After divorcing the children’s father, the mother began a long-term relationship with a man who lived in Monroe, Louisiana and with whom she eventually had a child. As time progressed, it became evident that Monroe was the mother’s white whale; she found a medical specialist in town for her children’s special needs, she found an attractive job opportunity, and she discovered that Monroe could offer her children a better education than their current schools. There was just one issue: mother’s divorce decree imposed a geographic restriction on the children’s primary residence, limiting their residence to within Texarkana. Ever the fighter, Mother immediately filed a modification suit requesting that this restriction be lifted.
Unsurprisingly, the father vehemently opposed the mother’s requested modification. According to the father, all of their co-parenting issues could be traced to the mother. Nearly every allegation that the mother threw at the father, the father denied. However, effective cross-examination by mother’s attorney revealed that the father, who worked in the oil and gas industry, spent much of his time out of town. The father’s testimony revealed that, despite exercising a 50/50 possession schedule under the parties’ divorce decree, his mother and grandmother – not he – actually cared for the children during most of his periods of possession. This fact, in particular, convinced the Texas trial court that it was in the children’s best interest to move to Monroe, Louisiana.

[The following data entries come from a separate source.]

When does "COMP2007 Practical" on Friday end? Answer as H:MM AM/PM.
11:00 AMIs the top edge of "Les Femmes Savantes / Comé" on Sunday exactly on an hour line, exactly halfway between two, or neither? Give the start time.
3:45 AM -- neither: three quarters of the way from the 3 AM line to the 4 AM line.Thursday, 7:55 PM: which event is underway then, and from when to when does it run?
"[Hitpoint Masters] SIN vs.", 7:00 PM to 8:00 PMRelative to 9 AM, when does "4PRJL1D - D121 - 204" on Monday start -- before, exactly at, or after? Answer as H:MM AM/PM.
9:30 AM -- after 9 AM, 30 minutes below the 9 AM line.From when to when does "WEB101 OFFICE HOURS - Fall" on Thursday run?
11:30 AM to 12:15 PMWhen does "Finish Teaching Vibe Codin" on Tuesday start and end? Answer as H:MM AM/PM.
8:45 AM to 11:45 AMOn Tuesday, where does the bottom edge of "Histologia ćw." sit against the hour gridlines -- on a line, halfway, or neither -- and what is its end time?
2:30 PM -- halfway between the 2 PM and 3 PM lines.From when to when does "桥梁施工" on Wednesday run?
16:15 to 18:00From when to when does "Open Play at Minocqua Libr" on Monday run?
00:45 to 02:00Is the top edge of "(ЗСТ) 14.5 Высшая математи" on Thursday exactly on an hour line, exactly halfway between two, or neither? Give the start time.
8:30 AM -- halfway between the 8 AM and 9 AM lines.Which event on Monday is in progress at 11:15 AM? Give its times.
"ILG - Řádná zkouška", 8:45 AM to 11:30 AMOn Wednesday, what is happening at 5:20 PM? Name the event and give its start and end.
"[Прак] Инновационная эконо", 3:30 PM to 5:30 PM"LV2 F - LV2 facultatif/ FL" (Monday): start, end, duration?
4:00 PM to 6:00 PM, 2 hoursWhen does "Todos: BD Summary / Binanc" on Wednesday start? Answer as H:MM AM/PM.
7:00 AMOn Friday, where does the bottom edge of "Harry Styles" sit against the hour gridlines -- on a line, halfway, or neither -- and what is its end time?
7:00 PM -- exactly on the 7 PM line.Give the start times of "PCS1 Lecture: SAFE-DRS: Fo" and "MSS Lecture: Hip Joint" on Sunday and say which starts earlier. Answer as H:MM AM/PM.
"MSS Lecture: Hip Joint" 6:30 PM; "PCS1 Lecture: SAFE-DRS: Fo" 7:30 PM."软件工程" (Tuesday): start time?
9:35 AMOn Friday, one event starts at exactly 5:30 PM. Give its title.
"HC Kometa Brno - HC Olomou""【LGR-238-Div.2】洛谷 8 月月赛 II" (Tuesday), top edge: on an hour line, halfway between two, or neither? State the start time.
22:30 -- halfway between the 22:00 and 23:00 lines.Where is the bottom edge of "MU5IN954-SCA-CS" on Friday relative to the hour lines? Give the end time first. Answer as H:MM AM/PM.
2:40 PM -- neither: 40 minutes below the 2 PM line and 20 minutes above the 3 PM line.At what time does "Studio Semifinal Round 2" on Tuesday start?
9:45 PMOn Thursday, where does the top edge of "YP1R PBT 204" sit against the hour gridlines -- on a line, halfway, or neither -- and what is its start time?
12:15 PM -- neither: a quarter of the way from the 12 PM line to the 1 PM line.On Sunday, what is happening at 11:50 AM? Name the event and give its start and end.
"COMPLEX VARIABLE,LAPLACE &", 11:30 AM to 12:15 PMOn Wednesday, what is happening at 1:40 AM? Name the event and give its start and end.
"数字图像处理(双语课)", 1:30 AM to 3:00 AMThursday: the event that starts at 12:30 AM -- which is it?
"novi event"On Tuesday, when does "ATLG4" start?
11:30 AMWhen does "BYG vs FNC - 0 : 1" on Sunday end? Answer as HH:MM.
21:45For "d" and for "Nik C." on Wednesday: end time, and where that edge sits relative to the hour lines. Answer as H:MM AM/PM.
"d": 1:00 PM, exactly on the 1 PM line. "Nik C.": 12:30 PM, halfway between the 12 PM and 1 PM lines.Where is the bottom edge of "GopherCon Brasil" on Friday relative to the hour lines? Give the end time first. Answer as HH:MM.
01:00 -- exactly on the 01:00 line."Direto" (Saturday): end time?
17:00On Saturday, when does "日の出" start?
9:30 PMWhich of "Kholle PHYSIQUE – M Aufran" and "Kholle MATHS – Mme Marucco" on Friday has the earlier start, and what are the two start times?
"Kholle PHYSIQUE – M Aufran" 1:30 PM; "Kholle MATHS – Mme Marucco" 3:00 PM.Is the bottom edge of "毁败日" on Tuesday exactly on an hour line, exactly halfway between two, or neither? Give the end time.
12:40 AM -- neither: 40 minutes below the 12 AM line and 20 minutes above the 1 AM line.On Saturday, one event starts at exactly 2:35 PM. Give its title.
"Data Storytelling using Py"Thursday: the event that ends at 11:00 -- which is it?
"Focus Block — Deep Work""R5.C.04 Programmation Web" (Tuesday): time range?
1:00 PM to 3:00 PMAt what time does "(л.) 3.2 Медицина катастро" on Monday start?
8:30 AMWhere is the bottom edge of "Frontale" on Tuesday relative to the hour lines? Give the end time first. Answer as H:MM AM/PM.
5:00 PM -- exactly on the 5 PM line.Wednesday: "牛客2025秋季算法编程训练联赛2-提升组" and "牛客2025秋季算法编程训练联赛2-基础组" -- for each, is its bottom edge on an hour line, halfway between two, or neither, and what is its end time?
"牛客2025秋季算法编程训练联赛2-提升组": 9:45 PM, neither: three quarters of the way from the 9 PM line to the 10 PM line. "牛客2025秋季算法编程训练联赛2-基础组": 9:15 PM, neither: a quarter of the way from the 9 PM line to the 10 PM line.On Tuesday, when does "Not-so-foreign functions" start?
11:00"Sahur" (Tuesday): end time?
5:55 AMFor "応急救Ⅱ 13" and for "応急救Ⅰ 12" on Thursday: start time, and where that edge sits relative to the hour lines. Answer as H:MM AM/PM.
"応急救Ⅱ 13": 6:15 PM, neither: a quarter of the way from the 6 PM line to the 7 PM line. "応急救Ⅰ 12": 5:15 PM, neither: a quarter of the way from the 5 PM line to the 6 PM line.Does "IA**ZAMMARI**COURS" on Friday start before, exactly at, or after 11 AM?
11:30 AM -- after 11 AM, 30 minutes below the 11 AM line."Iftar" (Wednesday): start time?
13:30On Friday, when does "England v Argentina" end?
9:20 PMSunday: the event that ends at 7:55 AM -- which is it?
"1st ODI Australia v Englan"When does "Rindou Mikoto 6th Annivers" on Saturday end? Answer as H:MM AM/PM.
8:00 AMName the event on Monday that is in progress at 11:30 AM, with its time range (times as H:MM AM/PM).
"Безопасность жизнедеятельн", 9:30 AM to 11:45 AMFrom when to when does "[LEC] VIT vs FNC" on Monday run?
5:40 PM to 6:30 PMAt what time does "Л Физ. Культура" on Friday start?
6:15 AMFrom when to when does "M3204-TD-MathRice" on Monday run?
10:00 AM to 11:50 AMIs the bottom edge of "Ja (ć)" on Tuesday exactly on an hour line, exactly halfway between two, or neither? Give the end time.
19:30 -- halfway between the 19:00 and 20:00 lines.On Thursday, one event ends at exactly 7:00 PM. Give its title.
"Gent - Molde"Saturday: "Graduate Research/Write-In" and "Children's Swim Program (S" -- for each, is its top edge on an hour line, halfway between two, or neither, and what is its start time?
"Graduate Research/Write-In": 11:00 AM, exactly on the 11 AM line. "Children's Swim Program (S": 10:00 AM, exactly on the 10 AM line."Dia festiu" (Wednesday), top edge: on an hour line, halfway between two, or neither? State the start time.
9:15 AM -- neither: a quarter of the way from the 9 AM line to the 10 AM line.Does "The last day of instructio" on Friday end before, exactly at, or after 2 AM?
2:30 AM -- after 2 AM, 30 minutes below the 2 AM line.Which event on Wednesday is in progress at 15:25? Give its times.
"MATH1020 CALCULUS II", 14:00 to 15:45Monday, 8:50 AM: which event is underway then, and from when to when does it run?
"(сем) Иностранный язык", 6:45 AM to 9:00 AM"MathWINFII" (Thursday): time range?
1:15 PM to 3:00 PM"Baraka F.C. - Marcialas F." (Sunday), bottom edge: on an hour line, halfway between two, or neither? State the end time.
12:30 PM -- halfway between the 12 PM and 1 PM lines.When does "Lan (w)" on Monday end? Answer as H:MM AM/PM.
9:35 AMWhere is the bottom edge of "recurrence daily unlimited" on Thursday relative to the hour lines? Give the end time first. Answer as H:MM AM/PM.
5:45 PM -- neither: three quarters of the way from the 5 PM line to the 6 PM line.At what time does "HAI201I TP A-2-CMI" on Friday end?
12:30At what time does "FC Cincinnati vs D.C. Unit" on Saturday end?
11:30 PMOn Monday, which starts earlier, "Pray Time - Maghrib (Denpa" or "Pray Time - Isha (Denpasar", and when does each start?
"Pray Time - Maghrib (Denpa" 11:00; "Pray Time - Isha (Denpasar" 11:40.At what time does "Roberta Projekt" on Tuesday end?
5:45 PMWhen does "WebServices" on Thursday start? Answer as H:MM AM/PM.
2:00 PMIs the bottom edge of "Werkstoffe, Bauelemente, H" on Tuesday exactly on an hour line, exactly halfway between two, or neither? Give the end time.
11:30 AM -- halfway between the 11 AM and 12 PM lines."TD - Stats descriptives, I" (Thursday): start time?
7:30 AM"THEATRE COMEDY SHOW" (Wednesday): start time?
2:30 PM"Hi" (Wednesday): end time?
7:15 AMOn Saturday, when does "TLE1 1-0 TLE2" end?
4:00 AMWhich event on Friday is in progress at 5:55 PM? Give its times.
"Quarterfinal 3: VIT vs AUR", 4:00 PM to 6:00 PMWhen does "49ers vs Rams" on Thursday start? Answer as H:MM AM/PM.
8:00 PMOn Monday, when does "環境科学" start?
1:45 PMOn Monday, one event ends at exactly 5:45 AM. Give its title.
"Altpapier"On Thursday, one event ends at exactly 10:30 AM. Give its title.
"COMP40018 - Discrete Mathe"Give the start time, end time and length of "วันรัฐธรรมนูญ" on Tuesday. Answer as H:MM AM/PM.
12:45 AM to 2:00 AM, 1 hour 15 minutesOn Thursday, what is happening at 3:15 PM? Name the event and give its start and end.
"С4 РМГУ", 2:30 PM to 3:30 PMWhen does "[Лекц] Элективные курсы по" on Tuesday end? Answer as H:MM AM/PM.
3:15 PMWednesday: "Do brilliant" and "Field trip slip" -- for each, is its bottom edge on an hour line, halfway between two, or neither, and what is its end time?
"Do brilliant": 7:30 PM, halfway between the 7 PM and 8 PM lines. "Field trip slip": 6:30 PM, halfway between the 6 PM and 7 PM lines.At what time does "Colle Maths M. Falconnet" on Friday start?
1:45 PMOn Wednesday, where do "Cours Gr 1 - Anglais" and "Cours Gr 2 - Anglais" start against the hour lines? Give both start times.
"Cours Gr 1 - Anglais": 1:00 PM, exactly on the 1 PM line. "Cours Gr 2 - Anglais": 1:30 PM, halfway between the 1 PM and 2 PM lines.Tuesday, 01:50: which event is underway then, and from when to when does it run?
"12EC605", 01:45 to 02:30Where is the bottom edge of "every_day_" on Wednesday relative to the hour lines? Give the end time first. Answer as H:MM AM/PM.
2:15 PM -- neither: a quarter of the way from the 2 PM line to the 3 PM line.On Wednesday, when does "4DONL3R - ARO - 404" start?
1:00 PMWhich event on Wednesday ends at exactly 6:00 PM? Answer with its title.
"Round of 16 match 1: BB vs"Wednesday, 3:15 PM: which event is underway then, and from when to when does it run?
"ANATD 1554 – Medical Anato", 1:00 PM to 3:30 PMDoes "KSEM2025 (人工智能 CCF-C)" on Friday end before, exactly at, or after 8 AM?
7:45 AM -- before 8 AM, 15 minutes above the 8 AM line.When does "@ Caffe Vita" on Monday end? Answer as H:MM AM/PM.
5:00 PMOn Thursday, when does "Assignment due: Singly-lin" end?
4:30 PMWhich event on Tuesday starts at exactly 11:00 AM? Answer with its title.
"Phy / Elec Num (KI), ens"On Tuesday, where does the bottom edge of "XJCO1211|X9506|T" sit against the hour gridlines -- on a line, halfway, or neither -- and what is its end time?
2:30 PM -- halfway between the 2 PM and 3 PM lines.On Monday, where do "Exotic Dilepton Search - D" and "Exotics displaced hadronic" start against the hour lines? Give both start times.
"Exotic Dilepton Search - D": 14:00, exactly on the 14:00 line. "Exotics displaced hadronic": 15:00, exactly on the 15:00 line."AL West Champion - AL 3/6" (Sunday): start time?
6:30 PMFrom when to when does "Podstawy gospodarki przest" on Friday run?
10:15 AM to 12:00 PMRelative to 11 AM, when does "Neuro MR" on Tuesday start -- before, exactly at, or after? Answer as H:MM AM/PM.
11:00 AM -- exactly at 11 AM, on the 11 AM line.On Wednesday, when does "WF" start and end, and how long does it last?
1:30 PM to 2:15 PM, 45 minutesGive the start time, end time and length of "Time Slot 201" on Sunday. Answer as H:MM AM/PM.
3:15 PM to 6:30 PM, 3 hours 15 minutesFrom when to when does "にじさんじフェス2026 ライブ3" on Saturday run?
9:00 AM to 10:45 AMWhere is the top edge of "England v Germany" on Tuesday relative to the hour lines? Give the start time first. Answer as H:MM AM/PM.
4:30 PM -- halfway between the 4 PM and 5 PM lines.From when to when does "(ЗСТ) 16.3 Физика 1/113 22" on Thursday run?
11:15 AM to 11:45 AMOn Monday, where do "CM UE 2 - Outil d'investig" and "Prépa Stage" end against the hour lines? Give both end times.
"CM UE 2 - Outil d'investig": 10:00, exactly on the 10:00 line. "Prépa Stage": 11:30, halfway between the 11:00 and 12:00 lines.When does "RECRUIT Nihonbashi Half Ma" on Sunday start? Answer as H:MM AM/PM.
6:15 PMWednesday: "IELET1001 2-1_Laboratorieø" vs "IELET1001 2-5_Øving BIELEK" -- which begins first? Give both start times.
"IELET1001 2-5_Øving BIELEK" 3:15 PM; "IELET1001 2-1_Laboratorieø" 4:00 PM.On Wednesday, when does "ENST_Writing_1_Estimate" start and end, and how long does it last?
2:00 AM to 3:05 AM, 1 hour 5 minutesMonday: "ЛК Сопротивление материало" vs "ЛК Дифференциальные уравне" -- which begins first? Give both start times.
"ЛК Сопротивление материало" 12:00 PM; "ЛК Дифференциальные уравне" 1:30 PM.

On appeal, the Sixth Court of Appeals affirmed the trial court’s decision. In a unanimous decision, the Court of Appeals found that a material and substantial change in circumstances had in fact occurred in that Mother had given birth and received a job offer in Monroe, and the father’s job prevented him from personally caring for the children. Even though courts frequently decline to lift geographic restrictions (lest the non-relocating parent’s relationship with their children be irreversibly damaged), the Court of Appeals noted that Texas’s standard possession order ensured that the children would still have frequent and continuing contact with their father.
While results like these are rare, obtaining your “white whale” in family court is not unheard of. The advice of a skilled family law attorney, like that of the experienced team at McClure Law Group, can maximize your chances at obtaining favorable results in court. If you are contemplating modifying a prior custody order, call McClure Law Group at (214) 692-8200 today.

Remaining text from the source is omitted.